--- START ---

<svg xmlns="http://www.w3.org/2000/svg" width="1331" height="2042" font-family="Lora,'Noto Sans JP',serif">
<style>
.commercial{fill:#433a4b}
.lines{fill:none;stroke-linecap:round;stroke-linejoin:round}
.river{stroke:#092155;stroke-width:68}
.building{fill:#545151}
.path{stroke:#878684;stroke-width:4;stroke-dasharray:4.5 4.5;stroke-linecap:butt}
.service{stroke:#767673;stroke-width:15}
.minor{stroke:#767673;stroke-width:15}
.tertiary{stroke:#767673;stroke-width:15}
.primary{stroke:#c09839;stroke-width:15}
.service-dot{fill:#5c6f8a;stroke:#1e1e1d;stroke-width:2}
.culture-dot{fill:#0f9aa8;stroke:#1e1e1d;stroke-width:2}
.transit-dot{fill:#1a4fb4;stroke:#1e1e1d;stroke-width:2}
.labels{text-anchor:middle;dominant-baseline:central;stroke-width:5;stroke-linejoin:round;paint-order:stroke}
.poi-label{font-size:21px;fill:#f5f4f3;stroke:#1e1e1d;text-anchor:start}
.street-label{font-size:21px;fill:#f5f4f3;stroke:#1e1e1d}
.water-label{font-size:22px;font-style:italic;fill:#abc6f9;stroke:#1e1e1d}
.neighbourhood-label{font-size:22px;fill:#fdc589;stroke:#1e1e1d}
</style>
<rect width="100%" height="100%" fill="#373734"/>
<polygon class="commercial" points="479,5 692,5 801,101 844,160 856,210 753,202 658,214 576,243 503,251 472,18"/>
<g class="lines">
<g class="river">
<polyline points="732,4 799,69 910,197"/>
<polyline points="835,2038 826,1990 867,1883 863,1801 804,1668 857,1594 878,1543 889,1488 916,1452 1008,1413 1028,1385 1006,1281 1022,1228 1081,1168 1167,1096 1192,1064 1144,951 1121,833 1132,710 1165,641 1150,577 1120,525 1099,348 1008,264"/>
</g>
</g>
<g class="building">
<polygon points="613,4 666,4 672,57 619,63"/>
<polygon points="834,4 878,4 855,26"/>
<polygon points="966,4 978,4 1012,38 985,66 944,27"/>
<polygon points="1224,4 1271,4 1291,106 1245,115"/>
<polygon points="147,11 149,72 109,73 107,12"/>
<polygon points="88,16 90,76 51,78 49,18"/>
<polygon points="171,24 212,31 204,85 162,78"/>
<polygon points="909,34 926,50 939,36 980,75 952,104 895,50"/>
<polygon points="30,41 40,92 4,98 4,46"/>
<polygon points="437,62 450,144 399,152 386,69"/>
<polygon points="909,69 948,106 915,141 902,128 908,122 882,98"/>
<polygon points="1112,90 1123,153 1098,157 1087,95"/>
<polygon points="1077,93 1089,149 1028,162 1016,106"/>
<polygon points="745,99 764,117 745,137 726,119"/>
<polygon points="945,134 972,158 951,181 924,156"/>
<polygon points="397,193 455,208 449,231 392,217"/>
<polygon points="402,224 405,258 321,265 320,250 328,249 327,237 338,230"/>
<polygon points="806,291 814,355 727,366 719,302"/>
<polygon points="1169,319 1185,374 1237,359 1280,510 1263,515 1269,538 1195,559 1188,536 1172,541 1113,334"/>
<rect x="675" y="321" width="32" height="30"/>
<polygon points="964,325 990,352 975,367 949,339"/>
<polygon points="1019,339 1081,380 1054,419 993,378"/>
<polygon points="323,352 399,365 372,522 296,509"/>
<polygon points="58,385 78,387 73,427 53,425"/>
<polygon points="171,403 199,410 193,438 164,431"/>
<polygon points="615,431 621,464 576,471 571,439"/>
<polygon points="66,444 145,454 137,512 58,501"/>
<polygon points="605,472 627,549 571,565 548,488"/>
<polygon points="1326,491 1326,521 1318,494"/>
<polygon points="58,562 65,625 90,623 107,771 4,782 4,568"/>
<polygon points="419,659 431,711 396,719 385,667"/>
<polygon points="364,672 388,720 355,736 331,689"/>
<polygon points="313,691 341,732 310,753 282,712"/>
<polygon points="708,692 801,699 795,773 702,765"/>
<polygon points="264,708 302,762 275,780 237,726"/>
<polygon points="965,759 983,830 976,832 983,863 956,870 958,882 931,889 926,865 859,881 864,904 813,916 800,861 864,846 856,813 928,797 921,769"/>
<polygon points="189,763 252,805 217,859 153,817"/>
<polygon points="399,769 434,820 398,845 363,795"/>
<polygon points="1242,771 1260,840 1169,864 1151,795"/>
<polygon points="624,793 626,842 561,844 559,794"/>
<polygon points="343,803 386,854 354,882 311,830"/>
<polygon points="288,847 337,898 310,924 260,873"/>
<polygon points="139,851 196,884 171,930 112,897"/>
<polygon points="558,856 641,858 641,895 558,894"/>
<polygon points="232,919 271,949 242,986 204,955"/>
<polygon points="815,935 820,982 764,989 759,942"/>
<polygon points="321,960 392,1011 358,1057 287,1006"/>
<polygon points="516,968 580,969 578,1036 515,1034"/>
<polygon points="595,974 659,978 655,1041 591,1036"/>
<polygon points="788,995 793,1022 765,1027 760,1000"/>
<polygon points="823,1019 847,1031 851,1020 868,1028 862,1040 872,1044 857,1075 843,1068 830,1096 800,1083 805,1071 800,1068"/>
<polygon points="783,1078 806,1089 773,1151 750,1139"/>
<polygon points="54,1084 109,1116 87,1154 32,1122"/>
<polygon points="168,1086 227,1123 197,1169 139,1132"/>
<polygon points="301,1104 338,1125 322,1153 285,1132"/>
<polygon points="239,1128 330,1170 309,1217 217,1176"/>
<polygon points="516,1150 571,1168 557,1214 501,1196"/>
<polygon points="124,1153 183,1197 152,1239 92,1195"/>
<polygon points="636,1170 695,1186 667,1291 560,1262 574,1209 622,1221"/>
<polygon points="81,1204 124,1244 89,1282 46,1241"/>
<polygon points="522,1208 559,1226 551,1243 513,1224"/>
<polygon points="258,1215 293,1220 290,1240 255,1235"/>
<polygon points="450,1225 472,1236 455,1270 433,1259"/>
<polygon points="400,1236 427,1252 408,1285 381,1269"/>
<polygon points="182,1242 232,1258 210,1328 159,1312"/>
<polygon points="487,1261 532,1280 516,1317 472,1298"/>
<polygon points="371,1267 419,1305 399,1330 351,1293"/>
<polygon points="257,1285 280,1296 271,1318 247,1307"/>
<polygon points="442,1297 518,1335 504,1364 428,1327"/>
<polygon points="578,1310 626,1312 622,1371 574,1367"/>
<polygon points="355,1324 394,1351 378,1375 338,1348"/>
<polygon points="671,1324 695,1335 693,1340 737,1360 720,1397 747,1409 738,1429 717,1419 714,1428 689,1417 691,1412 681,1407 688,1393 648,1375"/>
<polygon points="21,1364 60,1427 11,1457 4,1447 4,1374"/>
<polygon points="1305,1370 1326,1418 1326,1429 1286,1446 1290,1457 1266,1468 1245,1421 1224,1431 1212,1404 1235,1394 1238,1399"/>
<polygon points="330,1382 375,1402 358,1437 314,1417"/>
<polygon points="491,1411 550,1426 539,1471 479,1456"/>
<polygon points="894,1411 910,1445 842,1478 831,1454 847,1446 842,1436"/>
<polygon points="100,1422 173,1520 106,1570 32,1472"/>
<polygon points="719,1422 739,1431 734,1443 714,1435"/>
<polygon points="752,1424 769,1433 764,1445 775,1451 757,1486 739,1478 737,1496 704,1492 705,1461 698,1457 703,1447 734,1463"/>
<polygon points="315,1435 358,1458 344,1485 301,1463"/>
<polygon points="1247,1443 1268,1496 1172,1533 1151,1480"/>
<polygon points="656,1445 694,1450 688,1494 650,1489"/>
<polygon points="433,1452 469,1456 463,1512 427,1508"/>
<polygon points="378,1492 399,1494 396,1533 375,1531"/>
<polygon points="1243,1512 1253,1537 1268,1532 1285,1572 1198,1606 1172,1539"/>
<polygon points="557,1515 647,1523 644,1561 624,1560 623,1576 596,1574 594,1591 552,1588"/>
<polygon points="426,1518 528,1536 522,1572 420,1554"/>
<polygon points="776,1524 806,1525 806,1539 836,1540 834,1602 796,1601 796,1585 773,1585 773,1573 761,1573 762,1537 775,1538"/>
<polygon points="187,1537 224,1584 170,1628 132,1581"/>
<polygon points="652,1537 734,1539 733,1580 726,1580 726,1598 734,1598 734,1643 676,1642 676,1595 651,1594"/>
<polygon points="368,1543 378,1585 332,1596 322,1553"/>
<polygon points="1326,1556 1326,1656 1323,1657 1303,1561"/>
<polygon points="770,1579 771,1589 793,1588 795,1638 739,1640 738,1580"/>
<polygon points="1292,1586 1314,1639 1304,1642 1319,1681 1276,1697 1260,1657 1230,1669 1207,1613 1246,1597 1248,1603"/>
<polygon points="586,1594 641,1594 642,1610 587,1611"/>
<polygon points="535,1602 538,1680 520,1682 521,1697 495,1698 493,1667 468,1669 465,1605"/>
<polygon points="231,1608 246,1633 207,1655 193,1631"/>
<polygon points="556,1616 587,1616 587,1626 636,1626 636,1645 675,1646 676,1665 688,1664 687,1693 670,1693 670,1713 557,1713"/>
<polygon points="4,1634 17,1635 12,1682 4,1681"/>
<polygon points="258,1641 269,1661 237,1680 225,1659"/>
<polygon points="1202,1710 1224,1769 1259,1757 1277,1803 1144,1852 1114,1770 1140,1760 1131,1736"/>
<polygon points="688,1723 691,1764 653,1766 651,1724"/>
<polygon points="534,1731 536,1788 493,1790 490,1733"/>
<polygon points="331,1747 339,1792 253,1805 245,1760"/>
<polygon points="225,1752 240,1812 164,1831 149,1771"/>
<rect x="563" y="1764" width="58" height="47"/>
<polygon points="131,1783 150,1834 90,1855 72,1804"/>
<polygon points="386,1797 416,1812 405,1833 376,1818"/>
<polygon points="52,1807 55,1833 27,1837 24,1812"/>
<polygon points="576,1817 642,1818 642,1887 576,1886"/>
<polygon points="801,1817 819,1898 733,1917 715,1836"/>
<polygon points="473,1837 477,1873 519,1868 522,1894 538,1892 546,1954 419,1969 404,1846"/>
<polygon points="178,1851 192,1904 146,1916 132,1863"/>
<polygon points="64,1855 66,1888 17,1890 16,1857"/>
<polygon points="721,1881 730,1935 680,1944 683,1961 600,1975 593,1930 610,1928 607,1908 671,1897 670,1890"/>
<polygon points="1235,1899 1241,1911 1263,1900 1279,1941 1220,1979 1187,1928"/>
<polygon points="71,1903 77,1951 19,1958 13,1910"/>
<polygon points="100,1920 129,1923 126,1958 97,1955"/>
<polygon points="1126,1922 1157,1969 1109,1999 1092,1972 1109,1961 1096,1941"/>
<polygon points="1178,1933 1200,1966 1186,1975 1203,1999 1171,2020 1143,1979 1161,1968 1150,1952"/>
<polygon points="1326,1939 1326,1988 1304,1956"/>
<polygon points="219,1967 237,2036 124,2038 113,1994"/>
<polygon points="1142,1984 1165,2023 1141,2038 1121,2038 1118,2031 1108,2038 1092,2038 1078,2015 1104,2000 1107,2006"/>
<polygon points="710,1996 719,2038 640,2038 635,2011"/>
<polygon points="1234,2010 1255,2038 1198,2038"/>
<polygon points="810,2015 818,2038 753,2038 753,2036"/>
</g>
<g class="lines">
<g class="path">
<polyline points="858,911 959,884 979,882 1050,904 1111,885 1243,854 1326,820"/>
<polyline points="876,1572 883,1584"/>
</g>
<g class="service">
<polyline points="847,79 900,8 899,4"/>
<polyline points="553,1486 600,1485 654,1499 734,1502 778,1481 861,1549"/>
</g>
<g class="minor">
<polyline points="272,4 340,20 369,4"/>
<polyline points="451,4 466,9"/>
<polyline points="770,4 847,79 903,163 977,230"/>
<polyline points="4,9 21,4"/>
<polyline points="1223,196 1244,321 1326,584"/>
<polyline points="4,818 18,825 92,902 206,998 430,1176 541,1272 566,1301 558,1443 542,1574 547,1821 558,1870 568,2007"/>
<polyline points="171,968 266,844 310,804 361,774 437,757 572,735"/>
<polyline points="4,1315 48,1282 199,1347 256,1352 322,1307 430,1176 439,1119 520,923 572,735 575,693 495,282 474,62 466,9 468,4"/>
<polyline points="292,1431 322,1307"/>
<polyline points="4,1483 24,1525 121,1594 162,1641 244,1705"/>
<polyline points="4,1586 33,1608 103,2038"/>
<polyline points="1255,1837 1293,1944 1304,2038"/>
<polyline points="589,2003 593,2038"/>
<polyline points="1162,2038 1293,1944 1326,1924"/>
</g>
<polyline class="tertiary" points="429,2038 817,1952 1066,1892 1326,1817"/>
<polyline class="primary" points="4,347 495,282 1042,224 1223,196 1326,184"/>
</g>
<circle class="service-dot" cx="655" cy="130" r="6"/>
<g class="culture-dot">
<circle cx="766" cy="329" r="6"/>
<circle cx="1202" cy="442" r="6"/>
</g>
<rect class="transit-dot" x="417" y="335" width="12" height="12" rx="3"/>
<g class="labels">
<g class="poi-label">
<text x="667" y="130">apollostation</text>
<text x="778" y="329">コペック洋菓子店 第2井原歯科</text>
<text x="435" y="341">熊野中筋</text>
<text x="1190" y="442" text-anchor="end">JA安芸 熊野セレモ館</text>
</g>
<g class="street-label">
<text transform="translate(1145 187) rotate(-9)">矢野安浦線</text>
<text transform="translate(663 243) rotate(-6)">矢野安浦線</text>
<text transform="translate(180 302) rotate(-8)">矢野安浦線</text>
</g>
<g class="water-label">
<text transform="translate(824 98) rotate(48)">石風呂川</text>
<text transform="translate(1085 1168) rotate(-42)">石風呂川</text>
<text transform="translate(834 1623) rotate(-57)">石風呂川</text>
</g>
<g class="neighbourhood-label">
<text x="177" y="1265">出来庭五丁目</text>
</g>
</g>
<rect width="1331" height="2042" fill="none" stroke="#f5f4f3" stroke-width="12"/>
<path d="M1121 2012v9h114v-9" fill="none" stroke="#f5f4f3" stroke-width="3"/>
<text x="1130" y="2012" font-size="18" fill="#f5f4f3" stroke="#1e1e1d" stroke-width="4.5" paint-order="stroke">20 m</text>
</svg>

--- END ---

### What is required
Which of the lines above hold the word "tertiary"? Copy each one.

### Written response
.tertiary{stroke:#767673;stroke-width:15}
<polyline class="tertiary" points="429,2038 817,1952 1066,1892 1326,1817"/>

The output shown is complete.